Is there any potential downside to using the following code to create a new data frame, wherein I'm specifying very specific information from the original data frame I want to see in the new data frame.
df_workloc = (df[df['WorkLoc'] == 'Home'][df['CareerSat'] == 'Very satisfied'][df['CurrencySymbol'] == 'USD'][df['CompTotal'] >= 50000])
I used the 2019 Stack Overflow survey data. As such:
WorkLoc specifies where a respondent works.
CareerSat specifies a respondent's career satisfaction.
CurrencySymbol specifies what currency a respondent gets paid in.
CompTotal specifies what a respondent's total compensation is.

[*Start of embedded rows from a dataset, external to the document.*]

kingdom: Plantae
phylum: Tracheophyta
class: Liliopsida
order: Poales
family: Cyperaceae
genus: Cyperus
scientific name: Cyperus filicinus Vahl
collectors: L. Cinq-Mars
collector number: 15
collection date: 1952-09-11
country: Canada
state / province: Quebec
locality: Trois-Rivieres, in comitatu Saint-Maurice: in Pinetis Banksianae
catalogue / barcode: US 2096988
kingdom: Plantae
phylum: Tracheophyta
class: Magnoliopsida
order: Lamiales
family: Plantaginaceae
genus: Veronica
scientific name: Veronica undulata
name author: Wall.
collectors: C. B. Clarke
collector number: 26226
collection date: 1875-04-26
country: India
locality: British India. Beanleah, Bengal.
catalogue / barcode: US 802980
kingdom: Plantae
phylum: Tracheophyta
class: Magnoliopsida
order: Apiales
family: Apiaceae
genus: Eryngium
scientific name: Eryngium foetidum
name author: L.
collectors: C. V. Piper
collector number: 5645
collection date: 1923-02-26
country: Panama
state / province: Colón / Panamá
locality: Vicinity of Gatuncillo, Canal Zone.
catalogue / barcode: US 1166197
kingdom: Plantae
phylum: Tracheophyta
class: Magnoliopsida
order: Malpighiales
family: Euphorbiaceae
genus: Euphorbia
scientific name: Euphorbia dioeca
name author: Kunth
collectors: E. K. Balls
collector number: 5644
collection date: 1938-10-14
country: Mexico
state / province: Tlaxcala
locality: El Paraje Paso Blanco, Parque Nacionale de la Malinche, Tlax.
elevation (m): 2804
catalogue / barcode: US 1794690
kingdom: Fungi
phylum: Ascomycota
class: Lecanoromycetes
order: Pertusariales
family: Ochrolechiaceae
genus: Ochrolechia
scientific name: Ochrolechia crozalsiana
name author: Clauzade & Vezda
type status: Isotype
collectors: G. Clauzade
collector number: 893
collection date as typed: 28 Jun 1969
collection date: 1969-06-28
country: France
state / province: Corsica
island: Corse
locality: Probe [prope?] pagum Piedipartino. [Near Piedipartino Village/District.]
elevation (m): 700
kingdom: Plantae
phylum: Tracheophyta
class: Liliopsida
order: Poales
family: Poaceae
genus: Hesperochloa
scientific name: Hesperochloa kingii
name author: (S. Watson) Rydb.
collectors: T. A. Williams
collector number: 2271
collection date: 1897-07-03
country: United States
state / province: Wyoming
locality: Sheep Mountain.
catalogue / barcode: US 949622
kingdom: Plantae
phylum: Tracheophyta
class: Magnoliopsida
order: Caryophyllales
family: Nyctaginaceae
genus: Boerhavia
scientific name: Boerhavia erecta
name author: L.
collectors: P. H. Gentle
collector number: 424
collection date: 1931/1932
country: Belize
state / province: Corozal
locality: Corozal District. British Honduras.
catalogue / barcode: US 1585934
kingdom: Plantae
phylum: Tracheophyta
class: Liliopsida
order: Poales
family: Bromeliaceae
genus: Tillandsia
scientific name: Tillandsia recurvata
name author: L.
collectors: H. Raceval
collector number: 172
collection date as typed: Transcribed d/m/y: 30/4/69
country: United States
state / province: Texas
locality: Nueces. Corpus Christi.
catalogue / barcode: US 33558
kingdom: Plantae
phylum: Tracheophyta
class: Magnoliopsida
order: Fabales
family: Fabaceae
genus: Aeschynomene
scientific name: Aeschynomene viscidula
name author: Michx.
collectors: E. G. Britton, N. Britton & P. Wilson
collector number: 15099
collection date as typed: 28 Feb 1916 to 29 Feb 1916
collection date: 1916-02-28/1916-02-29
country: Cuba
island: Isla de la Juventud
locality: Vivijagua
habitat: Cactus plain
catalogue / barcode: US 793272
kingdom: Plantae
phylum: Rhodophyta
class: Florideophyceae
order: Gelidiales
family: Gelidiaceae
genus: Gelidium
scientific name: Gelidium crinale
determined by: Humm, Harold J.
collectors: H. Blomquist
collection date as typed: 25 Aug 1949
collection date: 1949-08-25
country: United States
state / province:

If anyone has a cleaner, more efficient way of achieving a data frame with refined / specific information I'd love to see it. One thing I'd like to do is specify a Compensation total CompTotal of >= 50000 and <=75000 in the same line. However, I get an error when I tried to include the second boolean.
Thanks in advance.
I think you need chain conditions with & for bitwise AND
and filter by boolean indexing
, also for last condition use Series.between
:
m1 = df['WorkLoc'] == 'Home'
m2 = df['CareerSat'] == 'Very satisfied'
m3 = df['CurrencySymbol'] == 'USD'
m4 = df['CompTotal'].between(50000, 75000)
df_workloc = df[m1 & m2 & m3 & m4]
Or for one line solution:
df_workloc = df[(df['WorkLoc'] == 'Home') &
(df['CareerSat'] == 'Very satisfied') &
(df['CurrencySymbol'] == 'USD') &
df['CompTotal'].between(50000, 75000)]